The problem we are tackling here is “Design Compensation Incentives Based on performance of the Store Managers”. We can take the store sales as a proxy to indicate the performance of the manager. The model can be used to set sales target to their respective store managers. The variable payout is dependent on the manager’s ability to exceed the target.
The cost of errors in this context is very high. Under-prediction will result in high unachievable targets resulting in demotivation or attrition. Over-prediction will set easy and low targets leaving a lot of money on the table. Hence, we need to create a forecasting model which can accurately predict sales of the next 2 weeks.

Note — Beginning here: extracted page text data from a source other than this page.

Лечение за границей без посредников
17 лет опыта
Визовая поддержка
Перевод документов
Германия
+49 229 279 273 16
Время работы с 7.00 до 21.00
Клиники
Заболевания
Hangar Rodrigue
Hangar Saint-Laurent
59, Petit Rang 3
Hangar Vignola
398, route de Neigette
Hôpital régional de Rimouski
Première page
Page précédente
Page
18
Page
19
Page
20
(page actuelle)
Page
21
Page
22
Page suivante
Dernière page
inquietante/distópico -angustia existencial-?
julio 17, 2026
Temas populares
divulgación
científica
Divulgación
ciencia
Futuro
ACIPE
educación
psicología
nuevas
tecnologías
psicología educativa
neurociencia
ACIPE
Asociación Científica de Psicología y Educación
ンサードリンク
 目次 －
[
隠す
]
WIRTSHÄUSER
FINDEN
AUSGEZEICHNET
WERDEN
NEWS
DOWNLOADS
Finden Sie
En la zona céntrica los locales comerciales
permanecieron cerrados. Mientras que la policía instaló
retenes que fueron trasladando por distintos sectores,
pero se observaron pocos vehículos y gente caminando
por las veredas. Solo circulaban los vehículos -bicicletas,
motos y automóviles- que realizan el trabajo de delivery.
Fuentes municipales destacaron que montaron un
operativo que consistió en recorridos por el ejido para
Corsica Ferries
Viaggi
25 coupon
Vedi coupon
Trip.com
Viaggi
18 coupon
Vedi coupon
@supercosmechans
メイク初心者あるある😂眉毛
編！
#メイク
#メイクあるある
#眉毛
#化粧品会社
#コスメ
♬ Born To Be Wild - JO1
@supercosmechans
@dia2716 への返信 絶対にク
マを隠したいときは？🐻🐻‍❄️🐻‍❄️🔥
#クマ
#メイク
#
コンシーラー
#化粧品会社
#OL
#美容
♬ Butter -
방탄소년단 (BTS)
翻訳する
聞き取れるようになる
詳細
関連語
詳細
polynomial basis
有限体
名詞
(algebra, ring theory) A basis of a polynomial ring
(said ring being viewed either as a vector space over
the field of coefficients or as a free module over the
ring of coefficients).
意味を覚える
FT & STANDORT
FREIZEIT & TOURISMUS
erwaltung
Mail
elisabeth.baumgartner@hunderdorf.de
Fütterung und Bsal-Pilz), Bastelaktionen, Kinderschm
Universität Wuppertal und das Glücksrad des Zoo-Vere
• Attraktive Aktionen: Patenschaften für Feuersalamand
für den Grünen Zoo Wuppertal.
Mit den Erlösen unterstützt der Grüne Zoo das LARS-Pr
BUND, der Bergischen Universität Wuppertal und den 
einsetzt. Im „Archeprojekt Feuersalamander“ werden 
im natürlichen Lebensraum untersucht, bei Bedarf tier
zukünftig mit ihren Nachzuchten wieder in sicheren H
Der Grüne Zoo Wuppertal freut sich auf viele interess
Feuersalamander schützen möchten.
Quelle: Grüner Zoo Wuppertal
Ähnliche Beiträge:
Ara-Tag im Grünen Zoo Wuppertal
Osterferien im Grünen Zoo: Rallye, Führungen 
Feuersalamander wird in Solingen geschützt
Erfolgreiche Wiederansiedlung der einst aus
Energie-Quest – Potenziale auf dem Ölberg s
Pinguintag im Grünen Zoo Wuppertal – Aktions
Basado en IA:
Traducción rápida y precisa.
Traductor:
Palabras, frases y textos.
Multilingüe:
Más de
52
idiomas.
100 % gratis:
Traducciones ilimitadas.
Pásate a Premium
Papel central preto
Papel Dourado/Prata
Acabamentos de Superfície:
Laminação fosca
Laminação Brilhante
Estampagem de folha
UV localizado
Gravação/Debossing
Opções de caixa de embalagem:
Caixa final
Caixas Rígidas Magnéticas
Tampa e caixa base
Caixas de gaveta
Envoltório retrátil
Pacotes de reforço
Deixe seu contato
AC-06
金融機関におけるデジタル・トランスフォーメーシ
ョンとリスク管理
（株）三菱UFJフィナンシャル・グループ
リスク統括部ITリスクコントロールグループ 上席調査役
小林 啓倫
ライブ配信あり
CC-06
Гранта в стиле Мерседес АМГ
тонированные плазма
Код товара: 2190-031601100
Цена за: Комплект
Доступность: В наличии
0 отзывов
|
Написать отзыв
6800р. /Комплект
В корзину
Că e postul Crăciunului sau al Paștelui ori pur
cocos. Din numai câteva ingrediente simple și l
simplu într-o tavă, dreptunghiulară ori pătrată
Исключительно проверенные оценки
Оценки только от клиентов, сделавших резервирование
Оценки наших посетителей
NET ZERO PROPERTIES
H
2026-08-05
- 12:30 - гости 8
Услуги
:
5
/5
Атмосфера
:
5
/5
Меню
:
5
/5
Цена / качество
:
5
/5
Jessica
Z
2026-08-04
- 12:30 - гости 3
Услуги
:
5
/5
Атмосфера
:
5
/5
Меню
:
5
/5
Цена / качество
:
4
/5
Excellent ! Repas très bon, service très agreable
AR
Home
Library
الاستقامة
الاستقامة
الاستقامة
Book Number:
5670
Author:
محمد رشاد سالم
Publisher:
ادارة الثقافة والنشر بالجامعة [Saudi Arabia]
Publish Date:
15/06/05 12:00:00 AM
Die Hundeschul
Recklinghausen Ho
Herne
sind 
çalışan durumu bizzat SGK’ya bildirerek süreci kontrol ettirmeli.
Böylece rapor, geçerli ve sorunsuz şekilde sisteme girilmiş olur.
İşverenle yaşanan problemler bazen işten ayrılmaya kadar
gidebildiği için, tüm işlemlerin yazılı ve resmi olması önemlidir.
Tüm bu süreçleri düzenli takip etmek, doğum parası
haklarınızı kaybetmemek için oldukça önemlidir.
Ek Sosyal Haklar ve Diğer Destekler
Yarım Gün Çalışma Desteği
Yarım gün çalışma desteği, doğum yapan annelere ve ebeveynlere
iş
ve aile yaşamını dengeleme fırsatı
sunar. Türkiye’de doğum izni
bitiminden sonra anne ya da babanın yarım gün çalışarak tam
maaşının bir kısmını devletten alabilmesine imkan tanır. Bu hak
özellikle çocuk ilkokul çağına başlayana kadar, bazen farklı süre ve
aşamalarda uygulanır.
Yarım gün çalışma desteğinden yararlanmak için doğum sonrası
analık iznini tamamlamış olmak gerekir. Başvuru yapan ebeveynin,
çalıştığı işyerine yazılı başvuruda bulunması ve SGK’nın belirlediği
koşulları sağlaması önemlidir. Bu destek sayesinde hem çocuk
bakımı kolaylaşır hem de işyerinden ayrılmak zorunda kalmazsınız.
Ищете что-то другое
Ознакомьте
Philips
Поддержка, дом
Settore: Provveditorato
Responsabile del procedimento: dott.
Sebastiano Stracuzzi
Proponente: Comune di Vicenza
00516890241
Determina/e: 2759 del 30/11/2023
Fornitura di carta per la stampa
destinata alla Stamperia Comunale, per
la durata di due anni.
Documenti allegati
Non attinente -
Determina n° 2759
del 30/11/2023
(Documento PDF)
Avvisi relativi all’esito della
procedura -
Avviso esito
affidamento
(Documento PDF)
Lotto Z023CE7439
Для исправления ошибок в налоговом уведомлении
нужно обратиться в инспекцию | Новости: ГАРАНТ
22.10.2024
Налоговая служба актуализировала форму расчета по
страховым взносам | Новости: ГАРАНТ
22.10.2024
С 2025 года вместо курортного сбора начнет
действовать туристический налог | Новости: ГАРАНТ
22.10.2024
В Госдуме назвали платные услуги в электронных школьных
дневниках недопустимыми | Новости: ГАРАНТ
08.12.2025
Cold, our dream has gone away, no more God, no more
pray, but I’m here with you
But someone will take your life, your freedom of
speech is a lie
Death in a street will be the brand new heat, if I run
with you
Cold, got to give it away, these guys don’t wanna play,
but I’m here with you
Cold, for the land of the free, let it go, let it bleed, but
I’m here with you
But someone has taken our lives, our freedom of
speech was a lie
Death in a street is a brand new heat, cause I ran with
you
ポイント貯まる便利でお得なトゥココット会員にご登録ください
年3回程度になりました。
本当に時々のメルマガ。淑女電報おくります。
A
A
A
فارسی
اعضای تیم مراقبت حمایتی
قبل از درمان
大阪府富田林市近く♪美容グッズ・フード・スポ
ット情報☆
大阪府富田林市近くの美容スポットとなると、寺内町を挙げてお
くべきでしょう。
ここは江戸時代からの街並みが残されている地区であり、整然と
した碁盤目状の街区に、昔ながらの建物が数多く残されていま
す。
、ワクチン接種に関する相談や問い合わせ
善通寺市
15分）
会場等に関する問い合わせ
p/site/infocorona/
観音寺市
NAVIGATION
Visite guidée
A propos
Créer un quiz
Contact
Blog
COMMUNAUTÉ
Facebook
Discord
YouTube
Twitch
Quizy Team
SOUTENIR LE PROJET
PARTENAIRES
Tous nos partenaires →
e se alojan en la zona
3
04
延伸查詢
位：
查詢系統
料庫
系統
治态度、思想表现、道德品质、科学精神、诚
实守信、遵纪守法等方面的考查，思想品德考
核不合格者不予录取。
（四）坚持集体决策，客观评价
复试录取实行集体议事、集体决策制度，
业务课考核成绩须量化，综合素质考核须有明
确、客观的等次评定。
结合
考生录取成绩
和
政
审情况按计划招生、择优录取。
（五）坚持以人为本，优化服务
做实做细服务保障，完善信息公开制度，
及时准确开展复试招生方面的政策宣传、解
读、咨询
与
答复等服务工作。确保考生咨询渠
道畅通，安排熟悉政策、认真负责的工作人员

The data in hand is the weekly sales data from 45 stores, across 99 departments along with a few additional external information such as unemployment rate, CPI, etc. From the time series of the sales of a certain store, we can see that the data is seasonal i.e. there is a similar pattern followed every year. There is no increase in the y-o-y level.
Final Forecasting Method
After evaluating multiple forecasting methods, a regression model taking the week index (week #) and accounting for seasonality (repeated patterns across the year) and holidays gives the best results. It’s performance as compared to the benchmark model can be observed below.
Though the regression model gives a better forecast, the costs incurred to run the same is huge. Hence, Walmart should use the benchmark model to design the store managers’ incentives. However, it should be noted that this cannot be used in presence of external shocks such as recession and heavy competition.